One major word of caution - 99+% of linux users that dual boot with windows install windows first, then linux, not the other way around. The reason for that is that windows will trash the installation of grub, and overwrite the MBR, making it impossible to boot linux. Grub is not so rude towards windows, it detects it and allows it to be booted. So do windows before you do the linux install, or you'll have to work with a live linux disk to "repair" your original and now unbootable linux install.
Ha!! I get it!! yay!!.....oh oh...um... Here's a stupid question. Does the Grub boot loader mess with a Windoze CD?? My computer revs up, like it wants to do something, then goes black. When I got my laptop, I bought it barebone, so it's only ever had Linux on it. I tried restarting outside of Grub and got the same thing except for a "press any key to boot from CD" message.
Grub is the bootloader, so it will be the first thing encountered. If it goes black, it is either because it has some bad information and it won't work, or it just doesn't have any pictures installed, and the default linux boot is black screen with white text.
Linux can't "uninstall" itself any more than windows can. You can use any other install disk to format a partition or an entire drive, but you can't effectively tell linux to disappear on its own. You can use knoppix or any other disk with some partitioning program to clear the data that is on it. Also, if you just remove linux from a disk where it booted to grub/lilo, you'll have to reinstall the windows bootloader to the MBR. The easiest way I have read to do that is to put the XP disk in, select repair, and issue the command "fixmbr" or some such thing, then it boots to windows.
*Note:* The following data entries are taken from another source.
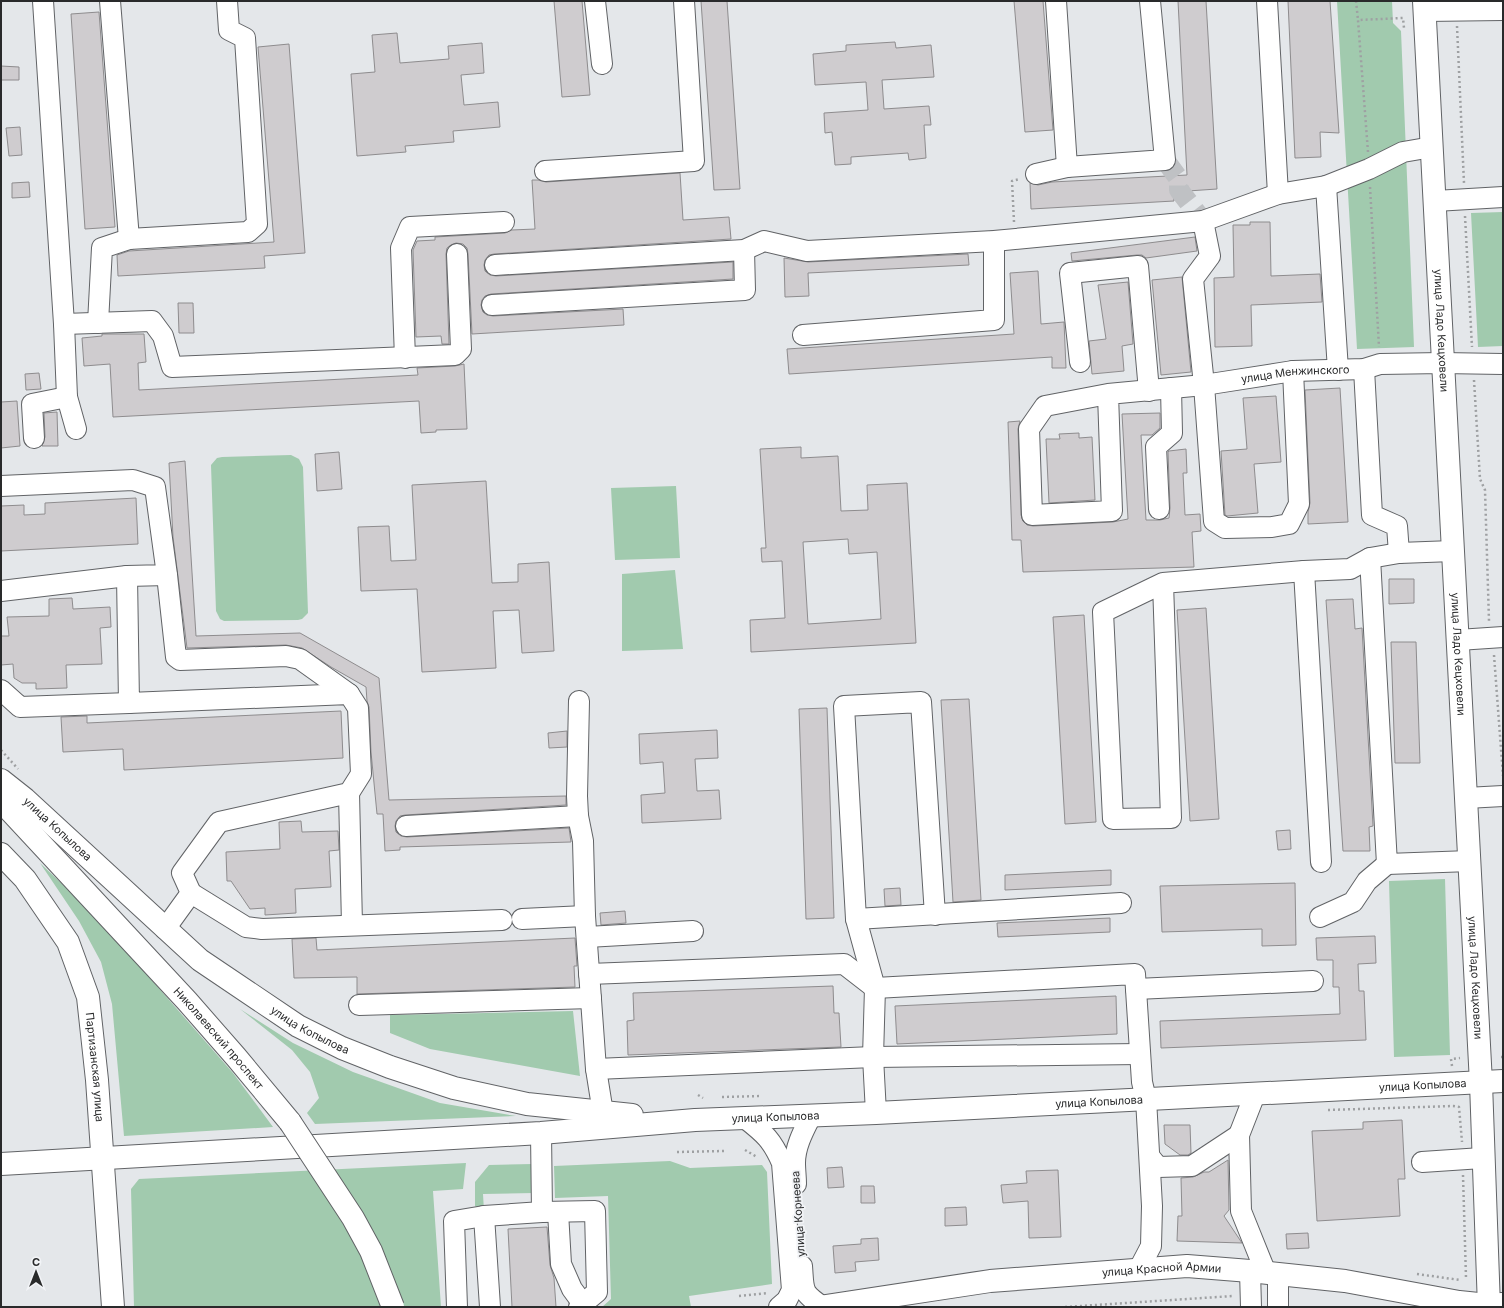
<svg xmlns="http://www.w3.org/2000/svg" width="1504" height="1308" font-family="Inter,sans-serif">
<rect width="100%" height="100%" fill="#e4e7ea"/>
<!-- green -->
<path fill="#a1caae" d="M1337 1H1392L1393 23 1401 31 1414 347 1357 349Z
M1503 212V346L1478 347 1471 213Z
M291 455 299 459 303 467 308 613 302 619 298 620 224 621 220 619 216 611 211 465 217 458 222 457Z
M676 486 680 558 615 560 611 488Z
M675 570 683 649 622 651V574Z
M40 863 93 913 233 1073 273 1127 124 1136 112 1004 101 962 79 921Z
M1445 879 1450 1055 1394 1057 1389 881Z
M240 1009 293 1043 353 1072 440 1103 516 1116 315 1124 307 1113 319 1098 310 1072 292 1050Z
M573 1011 580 1076 430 1049 390 1033V1015Z
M670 1161 690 1168 762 1165 767 1172 772 1284 689 1296 691 1307H602L611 1299 608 1196 555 1198 554 1166Z
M466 1163 463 1189 433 1191 441 1307H134L131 1189 139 1179Z
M533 1164 534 1193 483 1194 484 1211 475 1206V1182L489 1165Z"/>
<!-- building -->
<path fill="#cfcccf" stroke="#8e8c8e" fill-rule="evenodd" d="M554 1H582L590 95 562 97Z
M701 1H727L740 189 714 190Z
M1014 1H1043L1053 130 1025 132Z
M1178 1H1206L1217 189 1173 192 1174 201 1031 209 1030 183 1038 185 1052 182 1187 175Z
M1288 1H1330L1339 133 1320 132 1321 157 1295 158Z
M99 12 115 227 85 229 71 14Z
M397 33 400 63 449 59 448 46 482 43 484 73 461 75 464 105 498 102 500 127 453 131 454 142 405 146 406 152 357 156 351 74 375 72 372 35Z
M895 42 896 48 931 45 934 77 882 80 884 109 929 106 931 125H924L926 158 909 160 908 153 865 156 851 157V164L835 165 832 132 825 133 824 113 868 110 866 82 815 85 813 54 846 51V45Z
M289 44 305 253 264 256 265 268 118 276 117 255 129 251 274 242 258 47Z
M1 66 19 67V80H1Z
M20 127 22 155 9 156 6 128Z
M680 173 683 220 729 217 731 239 494 254 489 255 485 260 484 265 485 271 490 275 496 276 733 262V279L491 294 485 296 482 300 481 305 483 312 487 315 493 316 623 309 624 325 472 334 468 254 467 248 463 244 456 243 451 245 447 248 446 254 449 344H442L441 336 416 337 413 250 417 241 435 240V237L505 233 512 230 535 229 532 180H538L546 182Z
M29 182 30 197 12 198V183Z
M1250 222H1270L1271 276 1320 274 1322 302 1251 305 1252 346 1215 347 1214 278 1234 277 1233 225H1250Z
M1195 237 1197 251 1146 258 1142 255H1137L1072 261 1071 253Z
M968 254 969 265 808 273 809 296 785 297 784 258 808 262Z
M1038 271 1041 324 1064 322 1066 368H1052V357L789 374 787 349 1014 334 1010 273Z
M1182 277 1191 372 1161 375 1152 280Z
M1128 282 1133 344 1122 346 1124 371 1092 374 1089 341 1106 339 1098 285Z
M178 303H193L194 333H179Z
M102 334H144L146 362 138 363 139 390 418 375 417 368 455 366 464 364 467 429 436 430V432L421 433 419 401 113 417 110 364 84 366 82 338 102 336Z
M39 373 41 389 26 390 25 374Z
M1340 388 1348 522 1308 524V512L1310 503 1305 390Z
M1276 396 1281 462 1254 464 1258 513 1227 516 1225 515 1221 451 1247 449 1243 398Z
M17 401 20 446 1 448V402Z
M57 412 58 446H42L45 437 44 413Z
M1160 413V428L1152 435H1141L1146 520H1160L1169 518 1170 508 1168 452 1169 451 1186 449 1187 473H1183L1185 515 1200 514 1201 531 1192 532 1194 567 1023 572 1021 540H1012L1008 422 1020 421 1018 429 1021 515 1023 521 1027 525 1033 526 1113 522 1128 519 1122 414Z
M1079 433V438L1092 437 1095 500 1049 503 1046 439H1060L1059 434Z
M801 447V458L838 456 841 511 868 510 867 485 907 483 916 643 751 652 750 620 785 618 782 561 762 562 761 548H766L760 449ZM848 539 849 554 877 552 881 619 808 624 803 542Z
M339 452 342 489 317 491 315 454Z
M185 461 196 636 300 633 379 678 389 800 566 796V805L405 815 400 816 396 821 395 826 396 832 401 836 407 837 569 828 571 842 400 847V850L385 851 383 814H377L371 752 369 707 367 701 366 687 331 667 302 648 286 645 187 648 173 537 169 463Z
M486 481 492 583 518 582V564L549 562 554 651 522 653 519 610 493 611 496 668 422 672 417 589 361 591 358 527 389 526 391 561 416 560 412 485Z
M136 498 138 544 1 551V506L24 505V515L45 514V503Z
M1389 579H1414V603L1389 604Z
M72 598 73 609 110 607 111 627 100 628 102 664 66 665 67 688 36 689V683H22L14 678 13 664 1 665V636H9L7 617 49 616V599Z
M1353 599 1355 629 1362 628 1373 826 1369 827 1370 851H1343L1326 600Z
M1206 608 1219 819 1190 821 1177 610Z
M1084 615 1096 822 1065 824 1053 617Z
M1391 642H1416L1420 763H1395Z
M969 699 981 900 953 902 941 700Z
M827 708 834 918 806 919 799 709Z
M341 711 343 758 124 770 123 749 63 752 61 717 87 716V723Z
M717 730 718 758 695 759 697 791 719 790 721 819 642 823 641 795 665 793 663 762 640 764 639 734Z
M567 731V747L549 748 548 733Z
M301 821 302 832 338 831 339 850 329 851 331 887 295 889 296 913 265 915V908L250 909 231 881H227L226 852 280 849 279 822Z
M1290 830 1291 849 1278 850 1276 831Z
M1111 870V885L1005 890V875Z
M1295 883 1296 945 1262 946V929L1162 932 1160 886Z
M900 888 901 905 885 906 884 889Z
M625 911 626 923 601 925 600 913Z
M1110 918V932L998 937 997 923Z
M1375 936 1376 963 1358 964 1359 991H1364L1366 1040 1161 1048 1160 1021 1340 1014 1339 987H1333V960H1317L1316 938Z
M316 938 317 950 575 938 577 966H574L575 987 357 994V977L294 978 292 939Z
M833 986 834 1013H839L841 1047 628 1055 627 1021 634 1020 633 993Z
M1116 996 1117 1034 897 1044 895 1006Z
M1402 1120 1405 1179H1398L1400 1216 1317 1221 1312 1131 1363 1129V1122Z
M1164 1125H1190L1191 1153 1188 1155H1180L1165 1144Z
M1228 1160 1229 1210 1224 1216 1242 1243 1177 1241 1178 1216H1182L1181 1178 1193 1177 1204 1172H1209Z
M842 1167 844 1187 828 1188 827 1168Z
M1058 1170 1061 1237 1029 1238 1028 1201 1003 1203 1001 1185 1027 1183 1026 1171Z
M861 1186H874L875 1203H861Z
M966 1207 967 1225 945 1226V1208Z
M547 1227 550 1265 554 1278 556 1307H512L508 1229Z
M1308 1233 1309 1248 1287 1249 1286 1234Z
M878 1238 879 1260 855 1262 856 1271 835 1273 833 1246 861 1244V1239Z"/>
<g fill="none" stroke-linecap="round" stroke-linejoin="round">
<!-- minor-tunnel -->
<path stroke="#bfc1c4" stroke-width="20" stroke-dasharray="20 10" stroke-linecap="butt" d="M1165 160 1179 179V190L1203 221"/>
<defs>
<g id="minor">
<path d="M43 1 64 324 67 397 76 429"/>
<path d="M110 1 129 239"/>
<path d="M595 1 602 64"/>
<path d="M1056 1 1067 167"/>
<path d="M1267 1 1278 194"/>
<path d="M1425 11 1503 10"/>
<path d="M545 171 694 161 684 1"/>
<path d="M1036 174 1067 167 1165 160 1150 1"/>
<path d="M1326 186 1338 370"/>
<path d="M1435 201 1503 197"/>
<path d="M1203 221 1210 256 1193 279 1204 385 1214 521 1225 528 1272 527 1289 524 1299 504 1293 371"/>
<path d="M495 265 744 250 764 241 807 251 994 241 1203 221 1278 194 1326 186 1369 169 1403 152 1432 147"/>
<path d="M492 305 745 290 744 250"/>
<path d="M98 323 102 248 129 239 248 232 257 224 245 38 229 30 227 1"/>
<path d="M64 324 152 321 163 336 172 367 455 355 461 349 457 254"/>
<path d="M803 335 994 320V241"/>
<path d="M405 358 401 248 410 227 504 222"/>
<path d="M1080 362 1070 273 1138 266 1149 391"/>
<path d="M1364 369 1372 515 1397 526 1399 553"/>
<path id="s1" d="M1108 394 1045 406 1029 429 1032 515 1112 511 1108 394 1204 385 1293 371 1364 369 1380 364 1442 363 1503 364"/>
<path d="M34 438 32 404 67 397"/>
<path d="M1 486 133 480 155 487 167 575 127 576 1 591"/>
<path d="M1159 509 1156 447 1172 433 1171 388"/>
<path d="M1370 558 1387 864 1470 861"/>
<path d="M1304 571 1321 862"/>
<path d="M167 575 176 657 180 660 286 656 300 659 349 694"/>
<path d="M127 576 129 703 349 694 358 708 361 774 349 793 219 822 182 873 191 893 165 929"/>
<path d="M1163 583 1103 612 1113 819 1171 818 1163 583 1304 571 1350 569 1370 558 1399 553 1453 551"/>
<path d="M1458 640 1503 637"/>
<path d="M1 690 20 707 129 703"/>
<path d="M579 701 577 796 578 816 583 841 585 916 596 1069 603 1113"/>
<path d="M349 793 352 925"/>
<path d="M1466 798 1503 796"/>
<path d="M406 826 578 816"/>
<path d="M191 893 246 927 262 929 502 920"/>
<path d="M1320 917 1353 902 1367 881 1387 864"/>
<path d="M522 919 585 916"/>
<path d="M856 919 1121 903"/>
<path d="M587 937 693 931"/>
<path d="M589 974 844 964 875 988 1135 974 1142 1082 1146 1099 1152 1206 1151 1246 1139 1269"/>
<path d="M1136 989 1313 981"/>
<path d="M359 1005 591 998"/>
<path d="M596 1069 873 1057 1140 1054"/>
<path d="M1255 1094 1239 1135 1241 1211 1266 1273"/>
<path d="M876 1113 873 1057 875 988 856 919 844 706 921 702 935 915"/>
<path d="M746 1119C765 1134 772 1140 782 1163L792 1290 787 1300 779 1307"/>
<path d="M1150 1157 1158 1167 1192 1166 1239 1135"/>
<path d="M1422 1162 1482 1158"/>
<path d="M796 1184C796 1177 795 1170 795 1163 795 1146 804 1130 811 1116"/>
<path d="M542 1212 595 1211 597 1292 579 1307"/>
<path d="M558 1212 561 1264 572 1289 583 1304"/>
<path d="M484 1216 490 1307"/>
<path d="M802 1266C804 1291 801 1292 823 1307"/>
<path d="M1250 1271 1251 1307"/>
<path d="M1278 1274V1307"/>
<path d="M457 1307 454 1221 484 1216 542 1212 541 1133"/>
</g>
<g id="major">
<path id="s2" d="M1424 1 1481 1083 1489 1307"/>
<path id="s3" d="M1 780 25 799 200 960 298 1026 342 1048 390 1067 454 1088 527 1104 632 1115"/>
<path id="s4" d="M1 801 187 1001 236 1057 290 1122"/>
<path id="s5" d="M1 854 25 879 68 942 88 997 97 1080 113 1307"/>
<path id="s6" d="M1 1164 541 1133 695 1120 876 1113 1503 1081"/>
<path id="s7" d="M819 1307 990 1281 1187 1266 1250 1271 1345 1281 1459 1302 1488 1305 1502 1304"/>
</g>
</defs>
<!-- minor casing -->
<use href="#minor" stroke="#616366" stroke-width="22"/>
<!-- major casing -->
<use href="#major" stroke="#616366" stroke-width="24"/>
<!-- path -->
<path stroke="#9ea0a2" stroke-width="2.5" stroke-dasharray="2 3" stroke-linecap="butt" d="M1356 1 1358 20
M1457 26 1464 183
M1368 152 1358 20 1403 18 1404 28
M1370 187 1379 347
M1465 216 1472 347
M1014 222 1012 181 1020 179
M1474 380 1480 479 1485 490 1489 621
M1494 655 1503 776
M1 750 18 769
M1501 1057H1503
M1452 1066 1451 1059 1460 1058
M698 1095 703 1098
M722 1097 762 1096
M1328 1110 1453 1106 1459 1107 1462 1142
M745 1150 757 1157
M677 1152 724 1151
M1463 1175 1466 1278
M1417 1274 1460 1280
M739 1296 768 1293
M1065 1307 1233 1296"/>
<!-- minor -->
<use href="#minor" stroke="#fff" stroke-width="20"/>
<!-- major -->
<use href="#major" stroke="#fff" stroke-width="22"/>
<defs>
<path id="major-bridge" d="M290 1122 353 1218 371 1251 393 1307"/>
</defs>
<!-- major-bridge casing -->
<use href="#major-bridge" stroke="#616366" stroke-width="24" stroke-linecap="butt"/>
<!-- major-bridge -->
<use href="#major-bridge" stroke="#fff" stroke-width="22"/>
</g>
<g text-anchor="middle" stroke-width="3.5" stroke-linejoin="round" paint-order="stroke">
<!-- street labels -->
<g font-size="11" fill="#292a2b" stroke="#f2f4f7">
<text dy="4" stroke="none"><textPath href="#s2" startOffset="330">улица Ладо Кецховели</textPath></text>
<text dy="4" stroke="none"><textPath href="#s1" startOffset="564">улица Менжинского</textPath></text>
<text dy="4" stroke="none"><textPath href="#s2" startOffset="654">улица Ладо Кецховели</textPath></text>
<text dy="4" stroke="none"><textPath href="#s3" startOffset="75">улица Копылова</textPath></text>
<text dy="4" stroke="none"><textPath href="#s2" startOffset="978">улица Ладо Кецховели</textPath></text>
<text dy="4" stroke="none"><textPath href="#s3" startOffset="399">улица Копылова</textPath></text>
<text dy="4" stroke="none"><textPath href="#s4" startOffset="322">Николаевский проспект</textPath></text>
<text dy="4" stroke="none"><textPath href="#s5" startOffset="240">Партизанская улица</textPath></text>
<text dy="4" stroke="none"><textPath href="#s6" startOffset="1424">улица Копылова</textPath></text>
<text dy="4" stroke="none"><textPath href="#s6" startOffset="1100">улица Копылова</textPath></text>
<text dy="4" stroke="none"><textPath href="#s6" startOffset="776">улица Копылова</textPath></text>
<text transform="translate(798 1214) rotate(-94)" y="4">улица Корнеева</text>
<text dy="4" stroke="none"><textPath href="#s7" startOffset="345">улица Красной Армии</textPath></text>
</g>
</g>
<!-- border -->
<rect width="1504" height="1308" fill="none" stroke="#292a2b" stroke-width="4"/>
<!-- north arrow -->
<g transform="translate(36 1272)" stroke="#f2f4f7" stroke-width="3" paint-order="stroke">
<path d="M0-3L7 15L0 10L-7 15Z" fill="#292a2b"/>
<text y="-6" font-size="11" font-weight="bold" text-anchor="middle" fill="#292a2b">С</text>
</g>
</svg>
...so should I assume that my windows disk probably has something wrong with it when absolutely nothing happens (from all angles BIOS, grub, restarting)? I can't even get a startup screen from it, so there's no chance to even get into windows repair. I read something about chain mapping Dos and Grub, but I don't think that's the problem here?? The DOS base loads Windows while the GRUB base loads the Linux Kernel right? GRUB can't read DOS right?..and that's why you were saying it's easier to install windows first.
Am I missing something that might have happened to the MBR when I installed Linux?
How would this be fixed?
Thanks for helping me so much on this one. It seems that the further I advance here, the more digressed my questions get. lol
Yeah, it sounds like something got hosed up. You can use either of the install disks, either linux or windows to repait the problem. If you use windows, it will only give you the ability to repair windows. The linux install disk can also be used in repair mode, and it most likely reinstall grub, so at least you can get into linux, and probably windows as well.
I've never had to do that, so you may want to google how to do it. It should be as simple as inserting the CD and selecting repair instead of install.